Продолговатое, правильное лицо его, обрамленное реденькими сероватыми волосами, мягкими как пух, склонялось на узенькую сухощавую грудь, еле-еле прикрытую дырявой рубахой, из которой выглядывали также тщедушные плечи и локти. Рубашка была мокра до последней ниточки; казалось, все члены старика съеживались под ней как осенние листья, прохваченные морозом. Черная тень, спускаясь от сухого подбородка прямо на середину груди, скользила по ней угловатою, глубокою извилиной и выказывала еще резче ее худобу и впадины; но, несмотря на некоторую резкость, придаваемую чертам этого человека его чрезмерною худобою и грубыми пятнами света и тени, лицо его сохраняло выражение самое кроткое и тихое; даже запекшиеся, побелевшие губы дышали тем невыразимым добродушием, которое как бы просвечивалось во всей его наружности. Старик, как уже сказано, лежал на полу; костлявое туловище его, слегка приподнятое локтем правой руки, бросало густую тень на стену и лавку, в которую упирались его длинные ноги, перепутанные онучами. Левая рука бедняка безжизненно покоилась на жиденькой холстяной суме в заплатках и поношенной шапке. Последние два предмета обозначали на полу следы воды, которою были пропитаны.

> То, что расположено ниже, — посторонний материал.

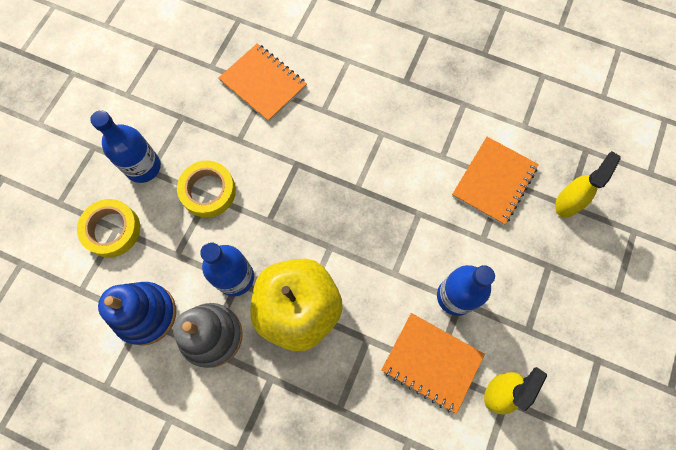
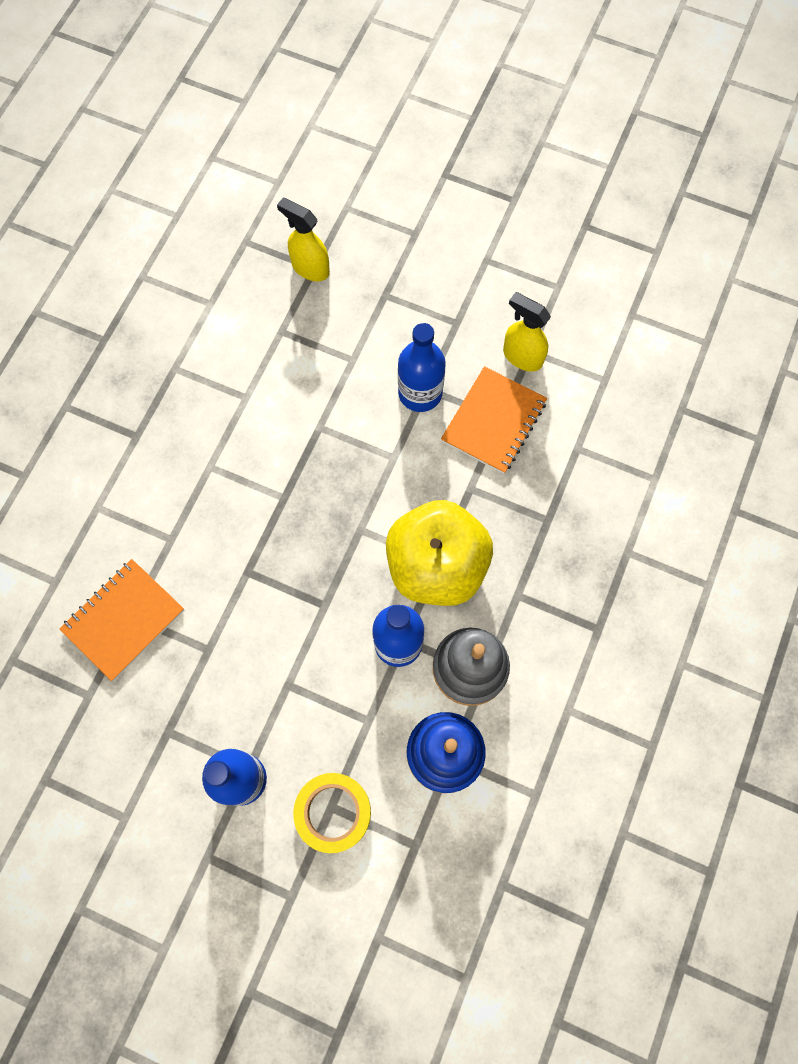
camera: 90 degrees left, 0 degrees up
yellow tape [177,161,236,218] -> none
orange notebook [452,137,539,225] -> none

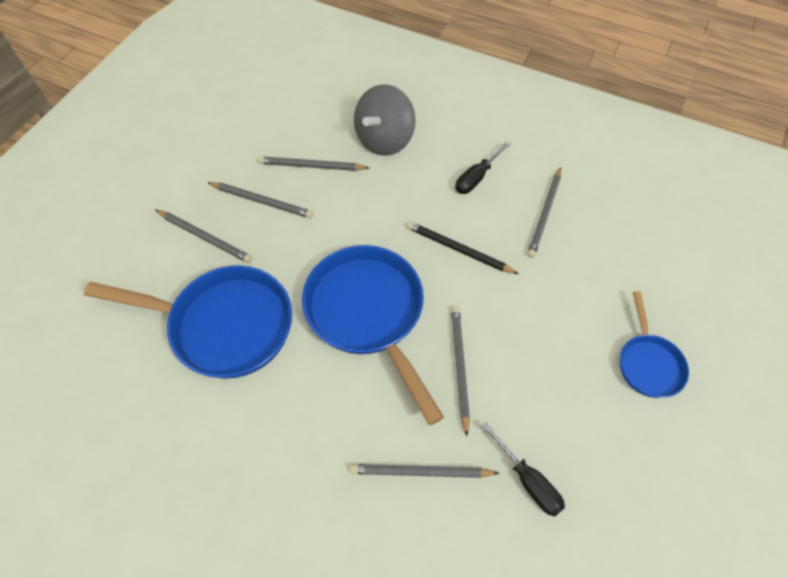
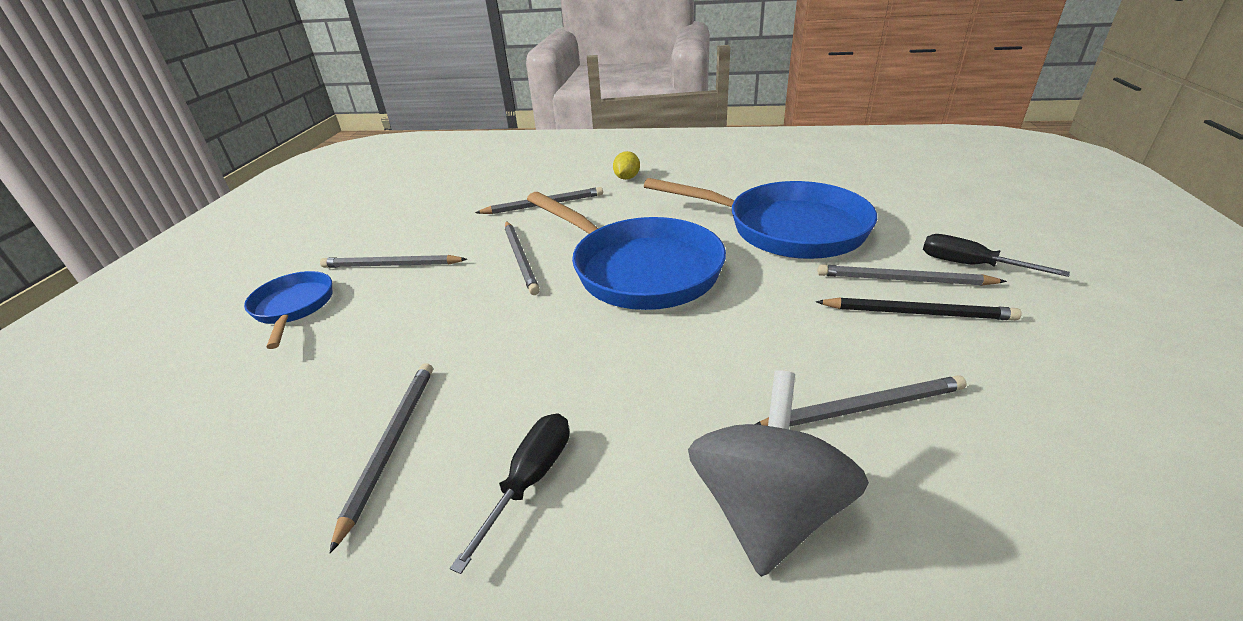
camera: 165 degrees right, 25 degrees down
blue pan [84,265,292,379] -> blue pan turned 150 degrees counterclockwise [644,178,877,259]
grey pencil [207,182,313,218] -> grey pencil moved to [320,255,467,268]
black pencil [407,221,518,274] -> black pencil moved to [816,297,1021,320]
black screwdriver [482,422,565,517] -> black screwdriver moved to [923,234,1070,277]
none -> yellow lemon [613,151,640,180]

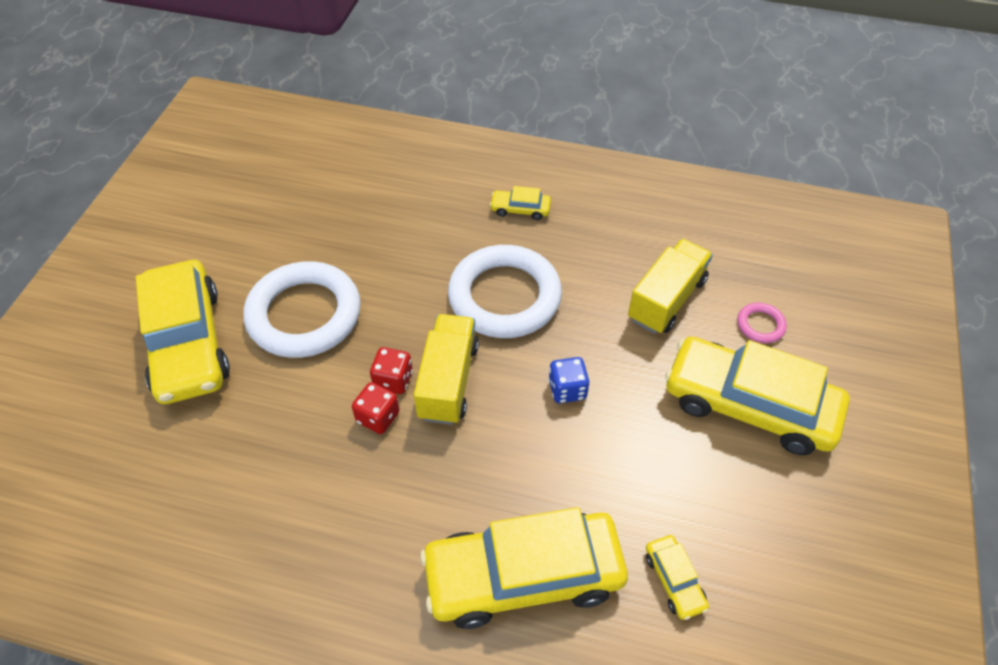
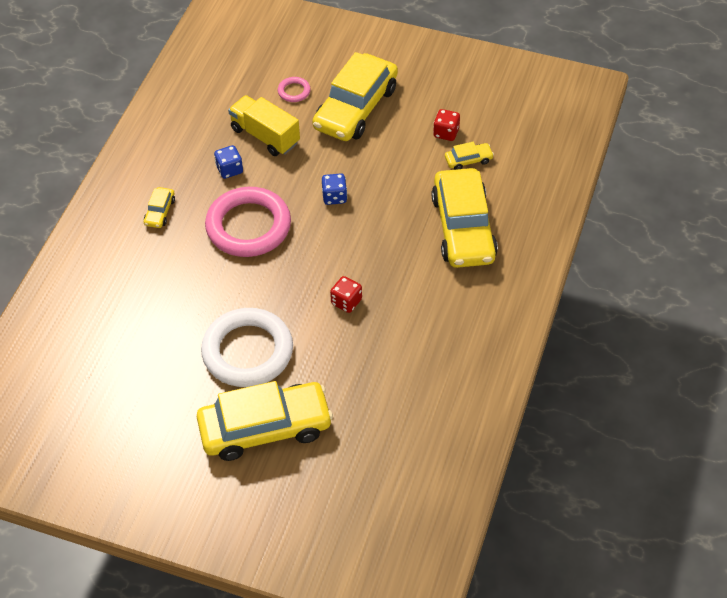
camera: 85 degrees left, 0 degrees up
red dice [370,347,413,394] -> red dice moved to [433,109,460,141]
yellow truck [414,314,479,425] -> none
white ring [448,245,562,338] -> pink ring [205,187,291,257]
none -> blue dice [214,145,243,179]

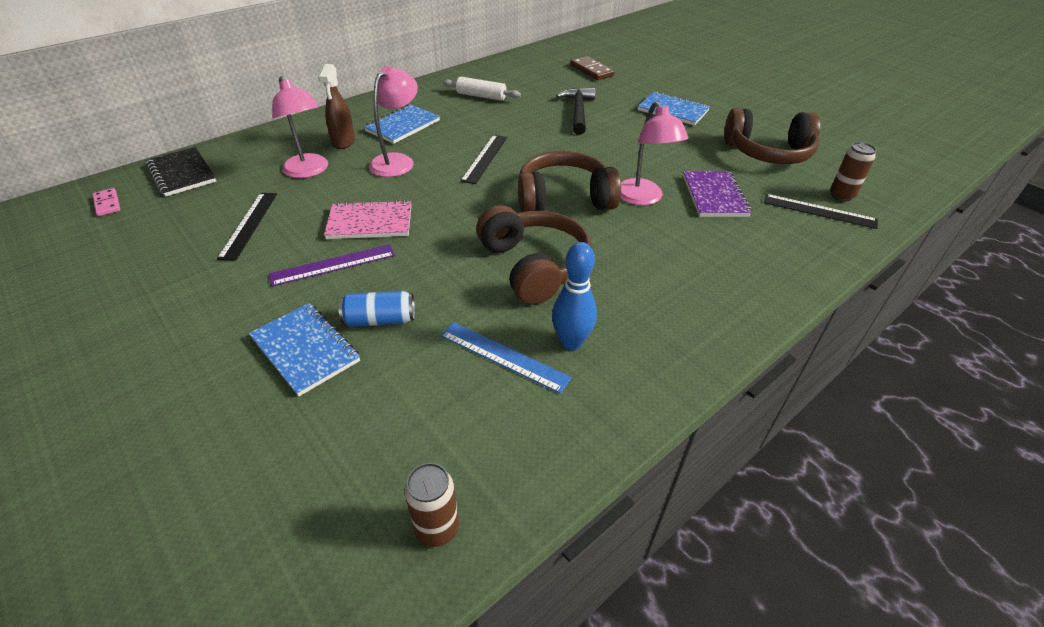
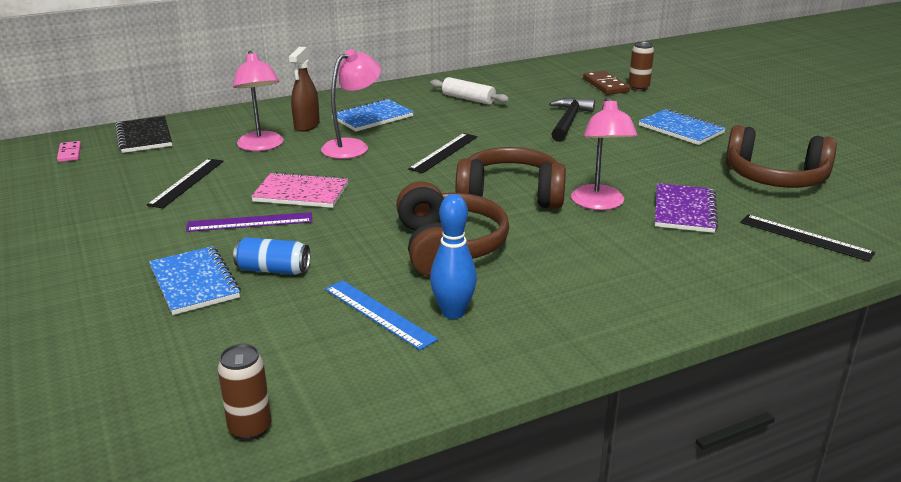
camera: 15 degrees right, 15 degrees down
brown can [830,142,876,201] -> brown can moved to [628,41,654,91]

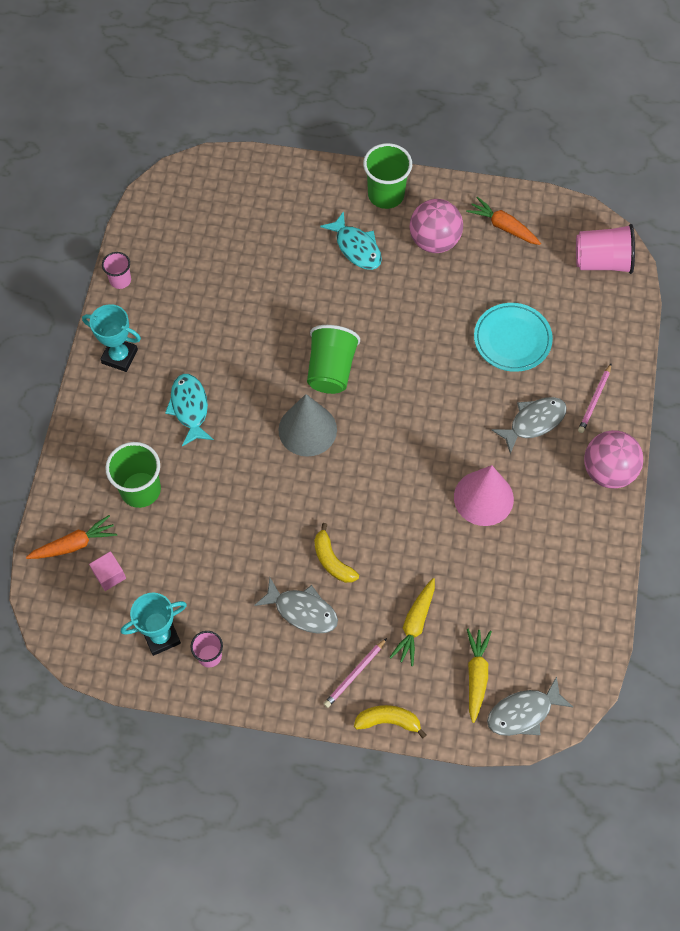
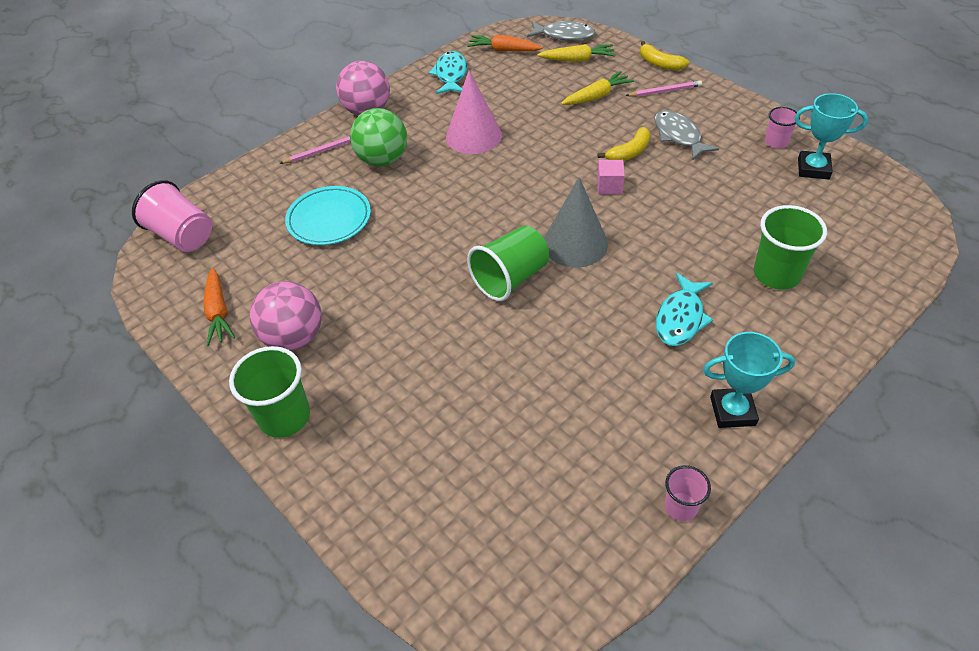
camera: 140 degrees left, 15 degrees down
orange carrot [26,515,117,559] -> orange carrot moved to [467,35,543,51]
turquoise trophy [82,304,141,372] -> turquoise trophy turned 60 degrees counterclockwise [703,332,795,428]
pink cube [89,551,126,591] -> pink cube moved to [597,160,625,194]
yellow banana [314,523,359,583] -> yellow banana turned 45 degrees clockwise [598,127,651,161]
turquoise fish [320,211,382,270] -> turquoise fish moved to [428,51,467,94]
yellow carrot [467,629,492,723] -> yellow carrot turned 135 degrees counterclockwise [537,44,616,62]
grey fish [492,397,567,454] -> green ball [350,108,407,167]

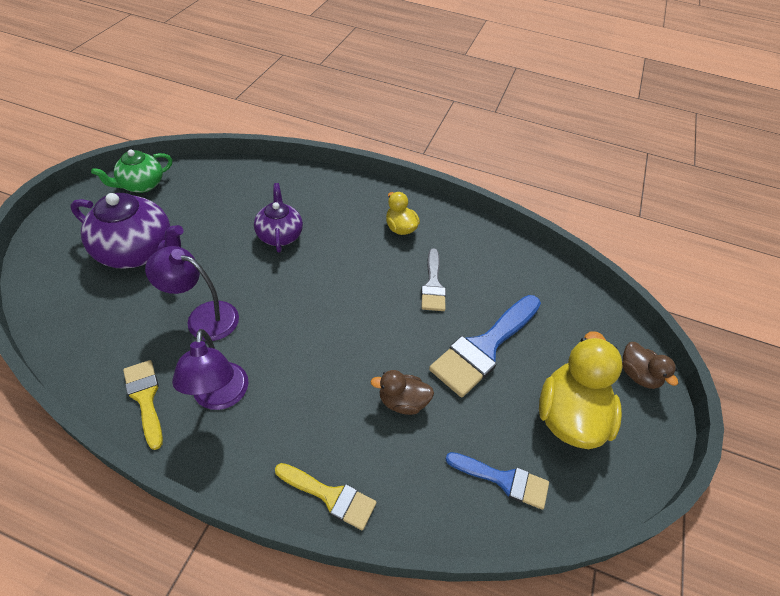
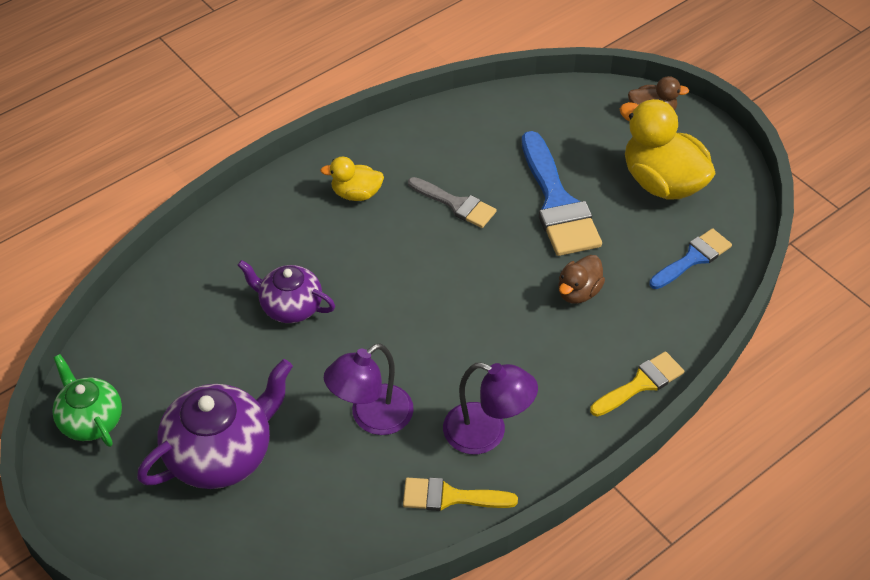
camera: 55 degrees left, 0 degrees up
green teapot [91,150,172,193] -> green teapot turned 150 degrees clockwise [52,354,122,447]

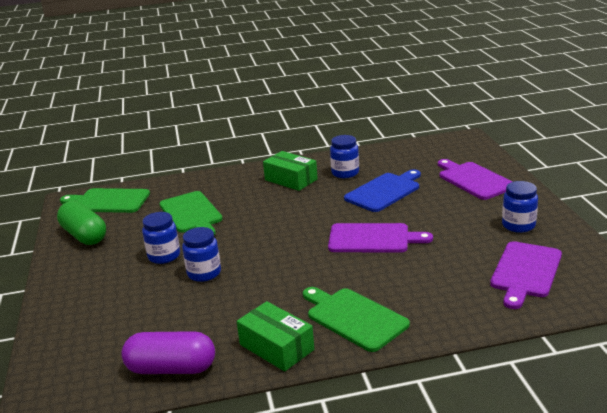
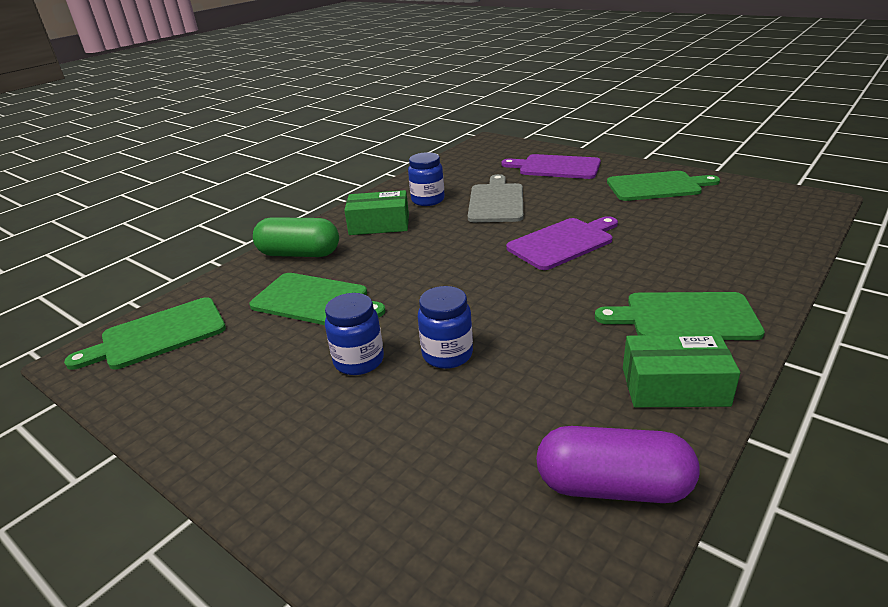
camera: 40 degrees left, 5 degrees up
green capsule [57,201,106,245] -> green capsule moved to [253,217,339,257]
purple capsule [121,331,215,374] -> purple capsule turned 45 degrees clockwise [536,426,700,503]
blue cutting board [344,169,421,212] -> grey cutting board [468,174,523,222]
purple cutting board [490,241,562,309] -> none
blue jar [502,181,538,233] -> green cutting board [607,171,720,201]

Страдальческая наружность бедняка, возбуждавшая невольное сочувствие, успокоила мало-помалу Марью Петровну. Она нагнулась и сделала шаг вперед. Старик, узнав в ней тотчас же барыню, хотел было привстать; но усилие его оказалось бесполезным, и он снова опустился на локоть. Подняв дрожащую руку на грудь, он устремил на нее мутные глаза свои и сказал с сильною одышкою:
– Простите, матушка… встать-то не смогу никак, не взыщите… сударыня… силой-то больно плох стал.
– Не надо, не надо, – торопливо проговорила Maрья Петровна, – ничего, лежи, старичок… лежи; что с тобою? чем ты болен?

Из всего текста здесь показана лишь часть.